VTKExamples/Python/Modelling/Finance


Description

The first step is to choose dependent and independent variables. This choice is essentially a mapping from multidimensional data into an unstructured point dataset. This example chooses MONTHLY_PAYMENT, INTEREST_RATE, and LOAN_AMOUNT as (x, y, z) point coordinates, and TIME_LATE as a scalar value. This maps four of six variables. For now we will ignore the other two variables.

The example uses vtkGaussianSplatter to perform the splatting operation (i.e., conversion from unstructured points to volume dataset). This is followed by an isosurface extraction. We splat the data two times. The first time we splat the entire population. This is to show context and appears as gray/ wireframe in the figure. The second time we splat the data and scale it by the value of TIME_LATE . As a result, only payments that are late contribute to the second isosurface. The results of this visualization are interesting. First, we see that there is a strong correlation between the two independent variables MONTHLY_PAYMENT and LOAN_AMOUNT . (This is more evident when viewing the data interactively.) We see that the data falls roughly on a plane at a 45 degree angle between these two axes.
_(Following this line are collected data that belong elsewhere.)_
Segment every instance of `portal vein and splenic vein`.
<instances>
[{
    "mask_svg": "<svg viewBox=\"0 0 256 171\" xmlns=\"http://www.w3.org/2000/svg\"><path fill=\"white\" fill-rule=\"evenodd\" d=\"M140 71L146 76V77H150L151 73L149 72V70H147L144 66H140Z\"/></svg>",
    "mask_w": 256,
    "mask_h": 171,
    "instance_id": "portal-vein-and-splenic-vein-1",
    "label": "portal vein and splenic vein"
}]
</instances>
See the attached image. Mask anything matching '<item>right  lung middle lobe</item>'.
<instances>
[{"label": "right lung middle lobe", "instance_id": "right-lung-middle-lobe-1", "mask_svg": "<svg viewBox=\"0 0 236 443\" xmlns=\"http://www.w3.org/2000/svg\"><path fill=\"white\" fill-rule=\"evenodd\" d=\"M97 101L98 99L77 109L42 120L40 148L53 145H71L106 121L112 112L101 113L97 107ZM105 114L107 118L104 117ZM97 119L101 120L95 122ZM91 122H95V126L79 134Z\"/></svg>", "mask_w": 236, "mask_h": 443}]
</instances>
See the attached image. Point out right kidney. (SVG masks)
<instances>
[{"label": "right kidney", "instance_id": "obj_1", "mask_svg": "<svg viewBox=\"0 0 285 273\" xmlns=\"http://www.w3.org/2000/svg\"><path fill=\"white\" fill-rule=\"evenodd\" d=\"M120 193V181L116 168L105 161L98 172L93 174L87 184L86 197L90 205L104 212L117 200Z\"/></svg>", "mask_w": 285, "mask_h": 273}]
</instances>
With a little reflection this is evident: the monthly payment is strongly a function of loan amount (as well as interest rate and payment period). Second, we see that there is a clustering of delinquent accounts within the total population. The cluster tends to grow with larger interest rates and shrink with smaller monthly payments and loan amounts. Although the relationship with interest rate is expected, the clustering towards smaller monthly payments is not. Thus our visualization has provided a clue into the data. Further exploration may reveal the reason(s), or we may perform additional data analysis and acquisition to understand the phenomena.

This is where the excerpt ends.